Requirement → Repeat the records below exactly. Omit the pictures.

Supplied data →

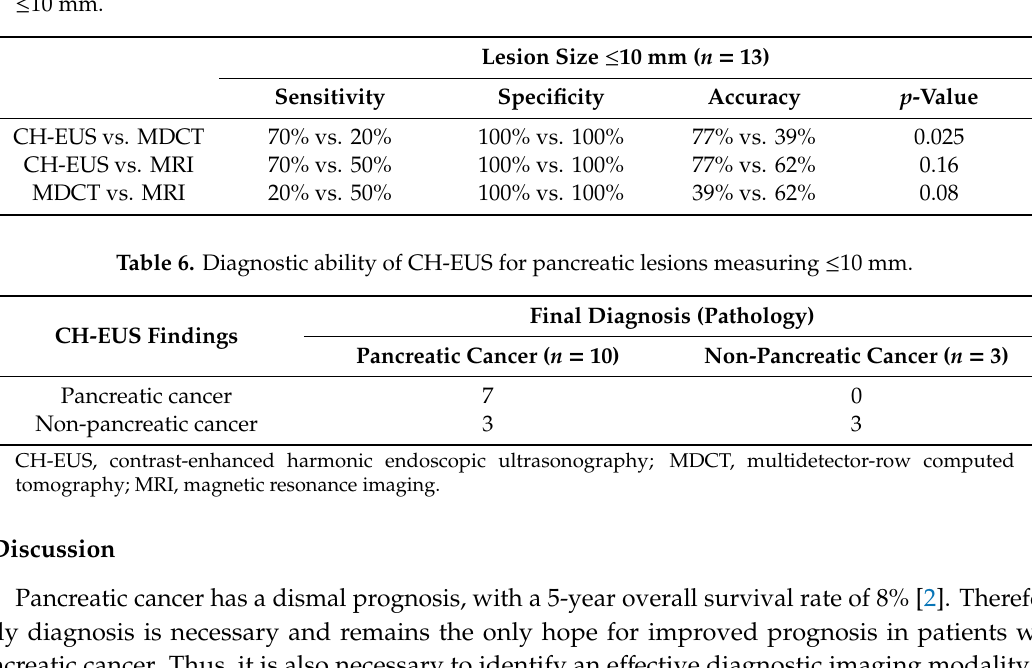
Table 5. Diagnostic ability of three modalities (CH-EUS, MDCT, MRI) for pancreatic lesion measuring ≤ 10 mm.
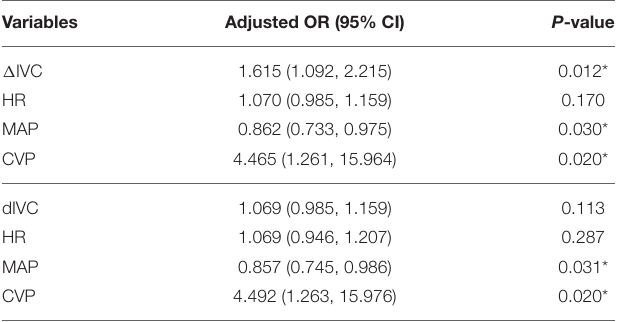
TABLE 3 | Multivariate analysis of the predictors for volume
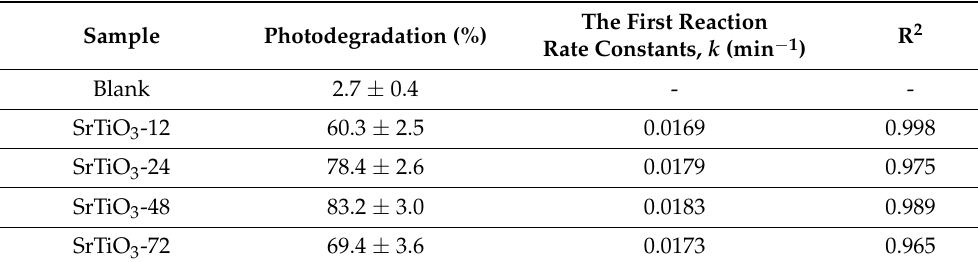
Figure 6. Photocatalytic degradation of 2-naphthol over SrTiO 3 calcined at various hydrothermal durations (hydrothermal temperature 130 ◦ C). Conditions: catalyst, 0.1 g; 2-naphthol (10 ppm, 200 mL); pH 6.3; 30 ◦ C; Exo Terra Natural Light (Repti Glo 2.0 Comp Fluor 26W PT2191-220, Illuminance: 15350 Lux, 400–700 nm). Table 3. Photodegradation data of R 2 values, rate constant ( k ), and degradation percentage for different La dopant concentrations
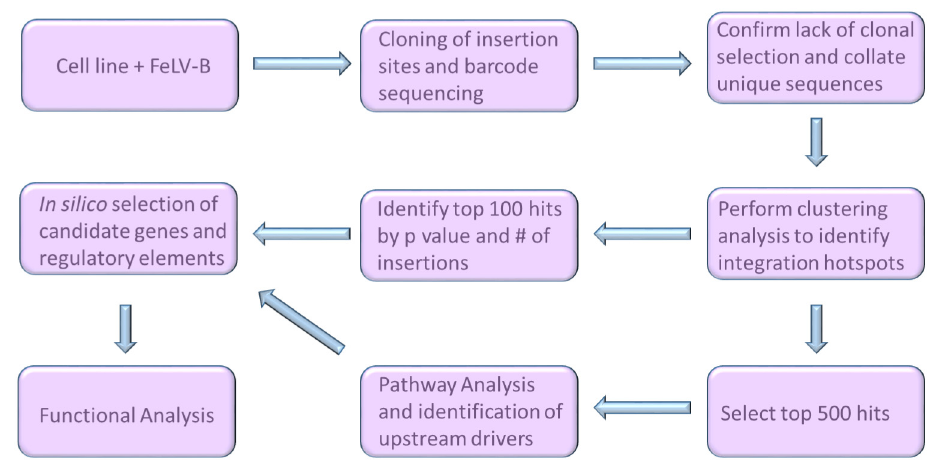
Fig 8. Overview of GRIP. Flow chart showing the experimental workflow, from infecting cells through deep sequencing and the bioinformatics steps necessary to identify candidate genes or regulatory elements.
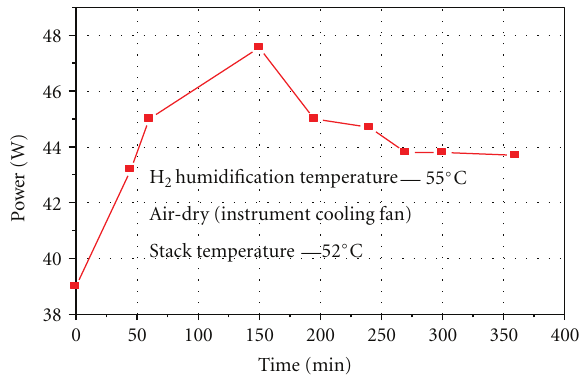
Figure 6: Stability of the stack performance.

Response to the exercise →
Table 5. Diagnostic ability of three modalities (CH-EUS, MDCT, MRI) for pancreatic lesion measuring ≤ 10 mm.
TABLE 3 | Multivariate analysis of the predictors for volume
Figure 6. Photocatalytic degradation of 2-naphthol over SrTiO 3 calcined at various hydrothermal durations (hydrothermal temperature 130 ◦ C). Conditions: catalyst, 0.1 g; 2-naphthol (10 ppm, 200 mL); pH 6.3; 30 ◦ C; Exo Terra Natural Light (Repti Glo 2.0 Comp Fluor 26W PT2191-220, Illuminance: 15350 Lux, 400–700 nm). Table 3. Photodegradation data of R 2 values, rate constant ( k ), and degradation percentage for different La dopant concentrations
Fig 8. Overview of GRIP. Flow chart showing the experimental workflow, from infecting cells through deep sequencing and the bioinformatics steps necessary to identify candidate genes or regulatory elements.
Figure 6: Stability of the stack performance.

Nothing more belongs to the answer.